Dan Mu`min adalah orang yang mengamankan. Kalau dikejar: menyelamatkan
apa dan siapa? Saya akan menjawab: menyelamatkan dirinya dan semua
manusia, dengan konsep keselamatan menurut Tuhan. Mengamankan apa dan
siapa? Mengamankan nyawa sesama manusia, serta martabat dan hartanya.
Muslim
adalah manusia yang mengerjakan Islam. Manusia subjeknya, Islam
alatnya. Sabil arahnya. Syari` jalanannya. Thariq cara menempuh jalan.
Shirath presisi ke titik tujuannya. Faktor utama kemusliman saya adalah
manusia saya, kemanusiaan saya. Kalau manusia saya sudah manusia, sudah
tidak hewan, maka Islam menuntun perjalanan kemanusiaan saya ke yang
sejati, yang belum tentu bisa saya ketahui dengan menggunakan ilmu dan
daya upaya kemanusiaan saya.
Pagi-pagi
ketika mengantarkan anak ke Sekolah, cobalah dibatin pertanyaan ini:
“Sekolah untuk anak-anak, ataukah anak-anak untuk Sekolah? Pendidikan
untuk manusia ataukah manusia untuk pendidikan? Yang utama urusan
pendidikannya atau urusan manusianya?”
Tataplah
gedung Sekolah itu, layangkan pandangan ke gedung-gedung Kementerian
sampai Dinas-dinas yang mengurusi pendidikan buat putra-putri kita. Coba
jawab sendiri pertanyaan itu dengan menemukan faktanya di kerangka
berpikir kependidikan yang berlangsung, kurikulumnya, budaya
pengajarannya, primer-sekunder nilai yang terkandung dalam kebijakannya,
rentang filosofi hulu-hilirnya, motivasi dan tujuan para pelaku
pendidikan, yang putra-putri kita sudah kita percayakan kepada mereka.
Ketika
sesekali melintas di jalan depan Istana Negara, Kantor Gubernur,
Pendopo Kabupaten, atau bangunan-bangunan lain tempat Pemerintah
menjalankan tugas yang diamanatkan oleh kita dan semua rakyat – ucapkan
dalam hati pertanyaan: “Negara untuk bangsa, ataukah bangsa untuk
Negara? Pemerintah untuk rakyat, ataukah rakyat untuk Pemerintah? Sistem
politik untuk publik, ataukah publik untuk sistem politik? Demokrasi
untuk manusia, ataukah manusia untuk demokrasi? Yang utama Demokrasinya
ataukah manusianya?”
Tatkala
engkau melintas dekat Masjid, Gereja, Kuil atau tempat ibadah lainnya,
bertanyalah kepada dirimu sendiri, persilahkan akal mendayagunakan
pikirannya untuk meneliti dan menemukan: “Agama untuk manusia, ataukah
manusia untuk Agama? Pelaku kebenaran dan kebenaran itu Agamanya ataukah
manusianya? Agama itu subjek ataukah manusianya yang subjek? Agama itu
alatnya manusia, ataukah manusia alat Agama? Agama menjadi identitas
manusia, ataukah identitas utama adalah manusia itu sendiri? Yang utama
dan kelak berurusan dengan Tuhan: Agamanya ataukah manusianya?”
Semua
teman saya di bumi menyebut saya seorang Muslim. Saya tidak pernah
membantah demi sopan santun dan persaudaraan. Tapi bagi saya Islam bukan
identitas. Orang tidak bisa menyimpulkan kemusliman saya melalui peci,
qiro’ah Qur`an dan shalawat saya, jumpa di Jum’atan atau Maiyahan di
sana sini. Sebab itu semua bisa merupakan penipuan atau penyamaran.

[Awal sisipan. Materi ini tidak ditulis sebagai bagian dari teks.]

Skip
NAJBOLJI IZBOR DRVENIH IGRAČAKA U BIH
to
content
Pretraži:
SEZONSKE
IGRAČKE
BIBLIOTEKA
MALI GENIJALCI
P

Kalau saya berbuat baik, teman-teman Budha atau Kebatinan juga bisa
melakukan kebaikan yang sama dengan yang saya lakukan. Maka bisa saja
disimpulkan teman itu Muslim dan saya Budhist.
Bahkan
kalaupun mereka mendengar saya bersyahadat dengan suara keras, tidak
serta merta merupakan tanda pasti bahwa saya Muslim. Bisa saja saya
pura-pura di depan mereka. Kalau mau memperdaya, saya bisa pakai gamis
dan surban, hadir di pengajian, ikut jamaah shalat di Masjid, mendaftar
di organisasi atau parpol yang dikenal sebagai lembaga Islam. Tetapi di
balik itu perilaku saya hewan dan nafsu saya bara api neraka.
Islam
saya terletak di bilik sunyi lubuk kalbu saya. Hanya Allah yang bisa
melihat, mendengar dan memasukinya. Islam adalah perjanjian sangat
pribadi antara saya dengan Tuhan, karena hanya Ia yang tahu kesungguhan
saya, cinta dan kepatuhan saya. Islam tidak bisa dilihat. Bahkan bunyi
musik pun tak bisa dilihat, melainkan didengar. Cantik tak tampak,
kecuali hanya wajahnya. Cahaya tak terlihat, kecuali pantulan cahaya
dari partikel-partikel ke mata kita.
Ketika
Muhammad berusia belasan tahun, ia diuji oleh masyarakatnya, yang
kemudian memberinya julukan “Al-Amin”: bisa dipercaya. Semua orang
merasa aman kalau ada dia. Aman menitipkan barang, martabat dan nyawa
kepadanya. Subjek manusia Muhammad dengan kualitas Al-Amin itulah yang
membuat Khadijah menikah dengannya. Tetapi Al-Amin bujangan harus diuji
oleh proses Al-Amin suami, Al-Amin kepala keluarga serta Al-Amin warga
masyarakat – sampai Tuhan meluluskannya di usia 40. Muhammad yang
Al-Amin sebagai individu, sebagai suami, kepala keluarga serta sebagai
warga sosial inilah yang membuat ia oleh Allah dinilai cukup integritas
dan kredibilitasnya, untuk ‘electable’ memperoleh anugerah wahyu Iqra`
sebagai awal Al-Qur`an, panduan keselamatan bagi seluruh ummat manusia.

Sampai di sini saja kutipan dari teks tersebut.